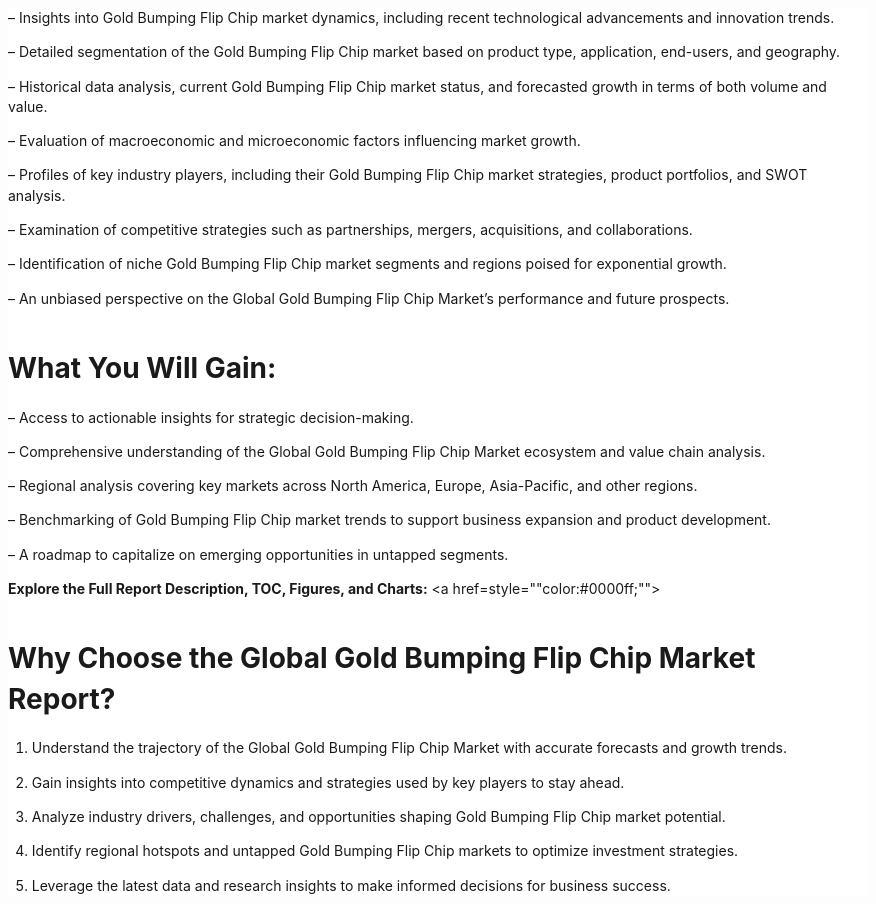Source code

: – Insights into Gold Bumping Flip Chip market dynamics, including recent technological advancements and innovation trends.

– Detailed segmentation of the Gold Bumping Flip Chip market based on product type, application, end-users, and geography.

– Historical data analysis, current Gold Bumping Flip Chip market status, and forecasted growth in terms of both volume and value.

– Evaluation of macroeconomic and microeconomic factors influencing market growth.

– Profiles of key industry players, including their Gold Bumping Flip Chip market strategies, product portfolios, and SWOT analysis.

– Examination of competitive strategies such as partnerships, mergers, acquisitions, and collaborations.

– Identification of niche Gold Bumping Flip Chip market segments and regions poised for exponential growth.

– An unbiased perspective on the Global Gold Bumping Flip Chip Market’s performance and future prospects.

# <strong>What You Will Gain:</strong>

– Access to actionable insights for strategic decision-making.

– Comprehensive understanding of the Global Gold Bumping Flip Chip Market ecosystem and value chain analysis.

– Regional analysis covering key markets across North America, Europe, Asia-Pacific, and other regions.

– Benchmarking of Gold Bumping Flip Chip market trends to support business expansion and product development.

– A roadmap to capitalize on emerging opportunities in untapped segments.

<strong>Explore the Full Report Description, TOC, Figures, and Charts:</strong>
<a href=style=""color:#0000ff;""></a>

# <strong>Why Choose the Global Gold Bumping Flip Chip Market Report?</strong>

1. Understand the trajectory of the Global Gold Bumping Flip Chip Market with accurate forecasts and growth trends.

2. Gain insights into competitive dynamics and strategies used by key players to stay ahead.

3. Analyze industry drivers, challenges, and opportunities shaping Gold Bumping Flip Chip market potential.

4. Identify regional hotspots and untapped Gold Bumping Flip Chip markets to optimize investment strategies.

5. Leverage the latest data and research insights to make informed decisions for business success.
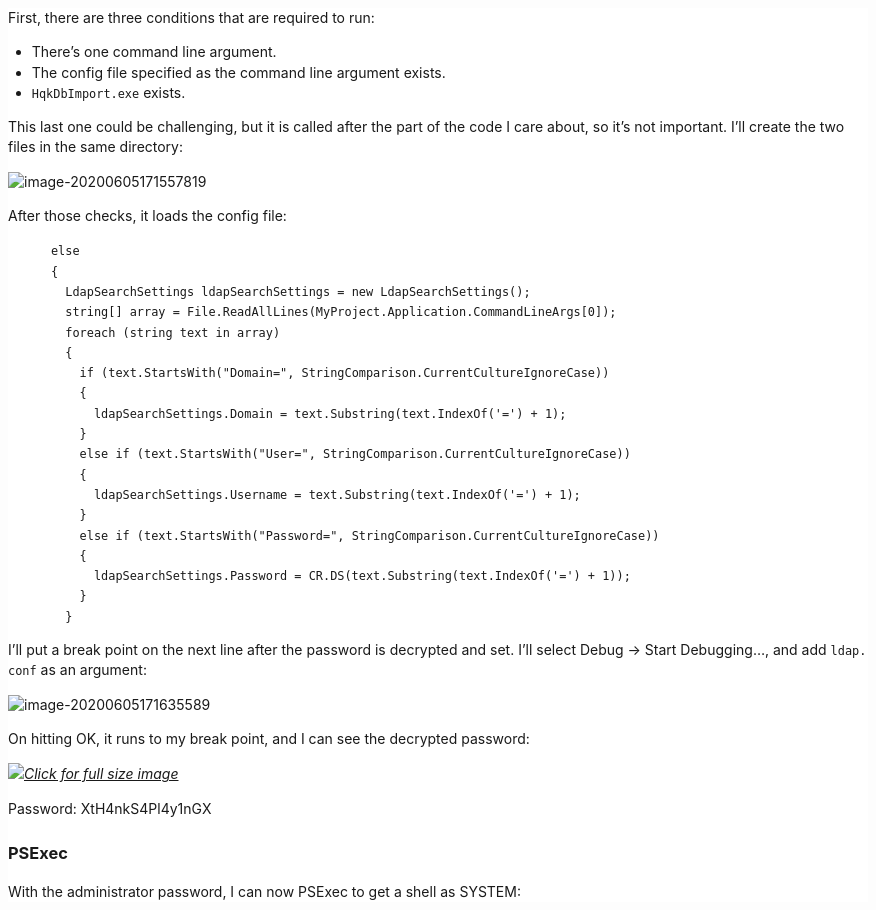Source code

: 
First, there are three conditions that are required to run:

  * There’s one command line argument.
  * The config file specified as the command line argument exists.
  * `HqkDbImport.exe` exists.

This last one could be challenging, but it is called after the part of the
code I care about, so it’s not important. I’ll create the two files in the
same directory:

![image-20200605171557819](https://0xdfimages.gitlab.io/img/image-20200605171557819.png)

After those checks, it loads the config file:

    
    
          else
          {
            LdapSearchSettings ldapSearchSettings = new LdapSearchSettings();
            string[] array = File.ReadAllLines(MyProject.Application.CommandLineArgs[0]);
            foreach (string text in array)
            {
              if (text.StartsWith("Domain=", StringComparison.CurrentCultureIgnoreCase))
              {
                ldapSearchSettings.Domain = text.Substring(text.IndexOf('=') + 1);
              }
              else if (text.StartsWith("User=", StringComparison.CurrentCultureIgnoreCase))
              {
                ldapSearchSettings.Username = text.Substring(text.IndexOf('=') + 1);
              }
              else if (text.StartsWith("Password=", StringComparison.CurrentCultureIgnoreCase))
              {
                ldapSearchSettings.Password = CR.DS(text.Substring(text.IndexOf('=') + 1));
              }
            }
    
    

I’ll put a break point on the next line after the password is decrypted and
set. I’ll select Debug -> Start Debugging…, and add `ldap.conf` as an
argument:

![image-20200605171635589](https://0xdfimages.gitlab.io/img/image-20200605171635589.png)

On hitting OK, it runs to my break point, and I can see the decrypted
password:

[![](https://0xdfimages.gitlab.io/img/image-20200605171717068.png)_Click for
full size
image_](https://0xdfimages.gitlab.io/img/image-20200605171717068.png)

Password: XtH4nkS4Pl4y1nGX

### PSExec

With the administrator password, I can now PSExec to get a shell as SYSTEM:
**********
Reproduce the data word for word, starting at the line that contains "and SWOT analysis." and stopping after the line that contains "for exponential growth.".

– Profiles of key industry players, including their Gold Bumping Flip Chip market strategies, product portfolios, and SWOT analysis.

– Examination of competitive strategies such as partnerships, mergers, acquisitions, and collaborations.

– Identification of niche Gold Bumping Flip Chip market segments and regions poised for exponential growth.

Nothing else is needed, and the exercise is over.